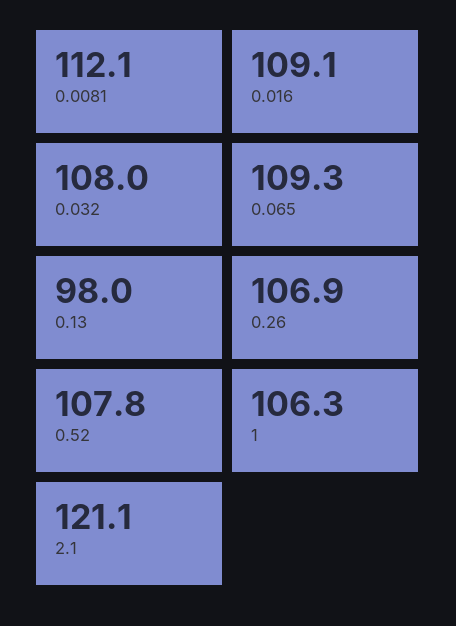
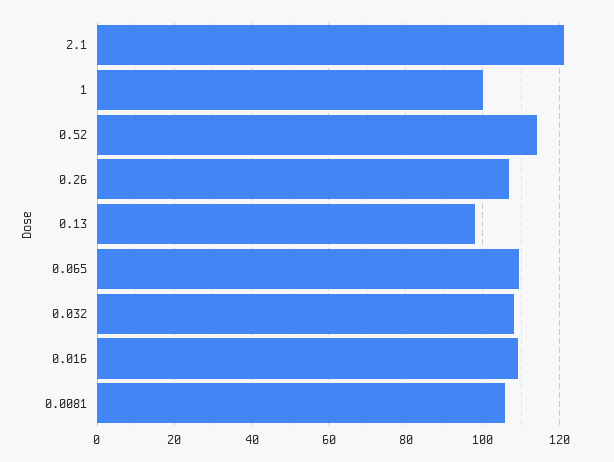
0.0081: 112.1 -> 106
0.52: 107.8 -> 114
1: 106.3 -> 100

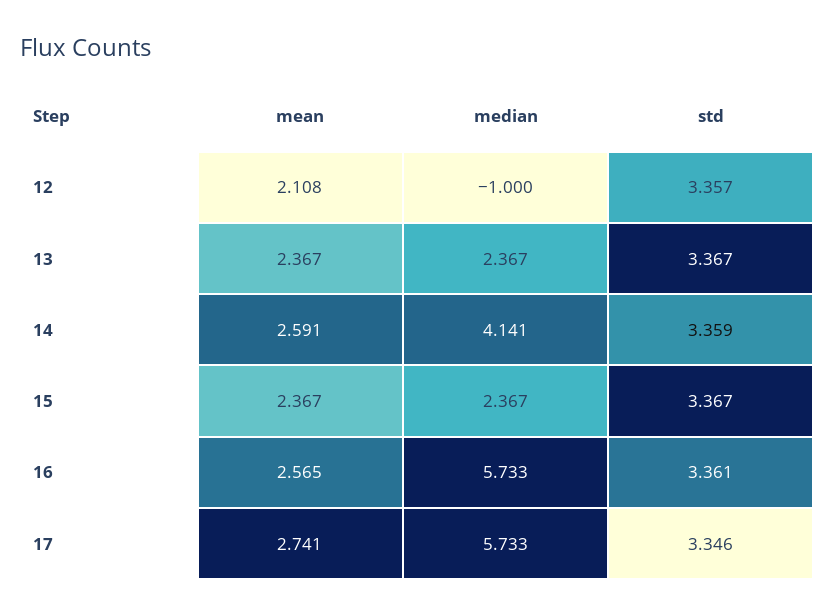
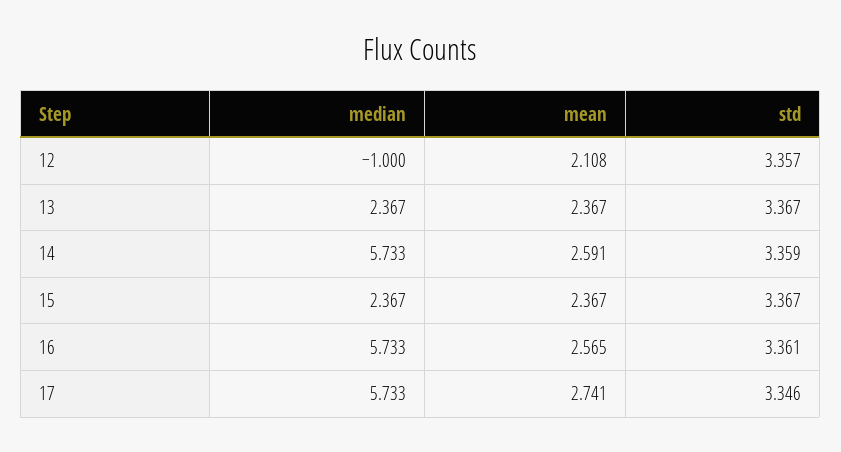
median, 14: 4.141 -> 5.733

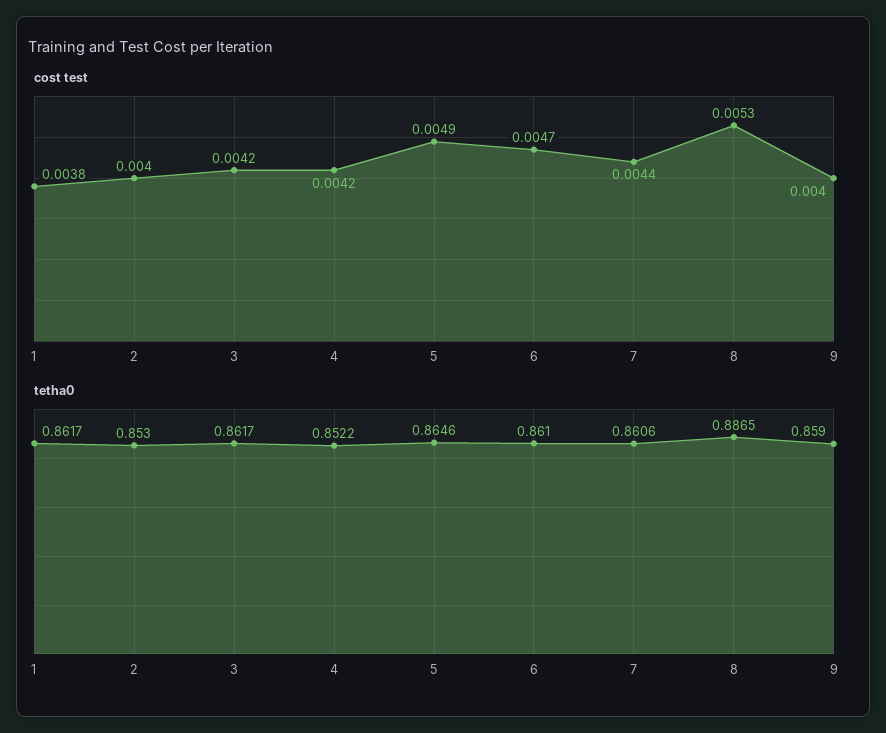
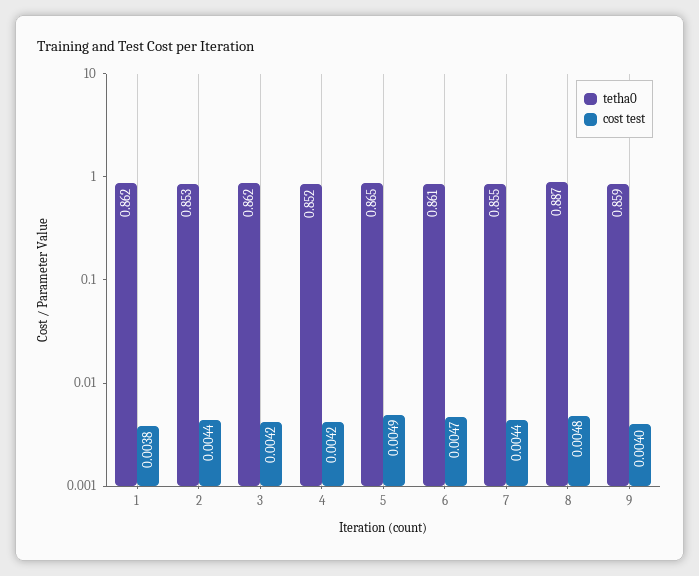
cost test, 2: 0.004 -> 0.0044
cost test, 8: 0.0053 -> 0.0048
tetha0, 7: 0.8606 -> 0.855

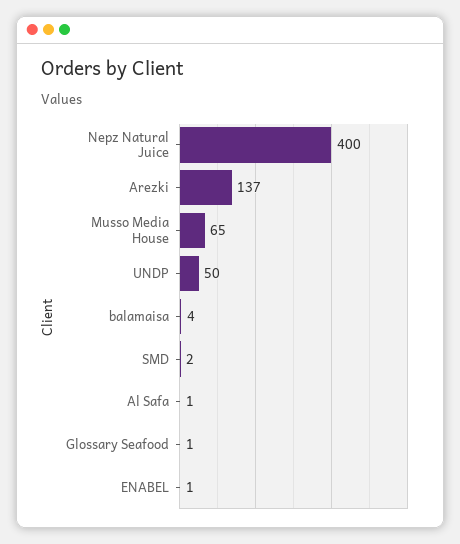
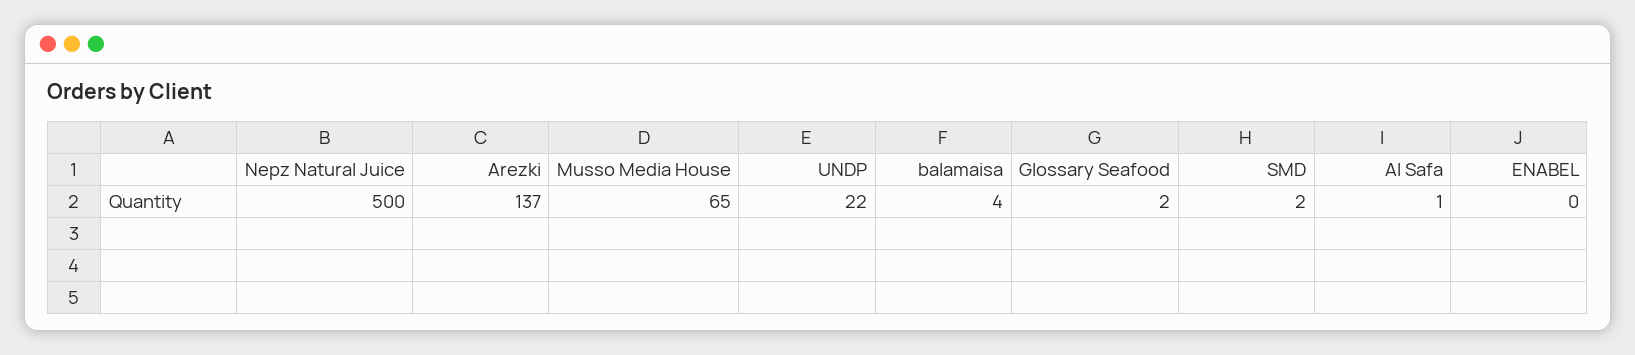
Nepz Natural Juice: 400 -> 500
UNDP: 50 -> 22
Glossary Seafood: 1 -> 2
ENABEL: 1 -> 0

::::::::::

Your objective: Note which lines carry the word "cost" in the material, then copy each of them.

Result of the task:
cost test, 2: 0.004 -> 0.0044
cost test, 8: 0.0053 -> 0.0048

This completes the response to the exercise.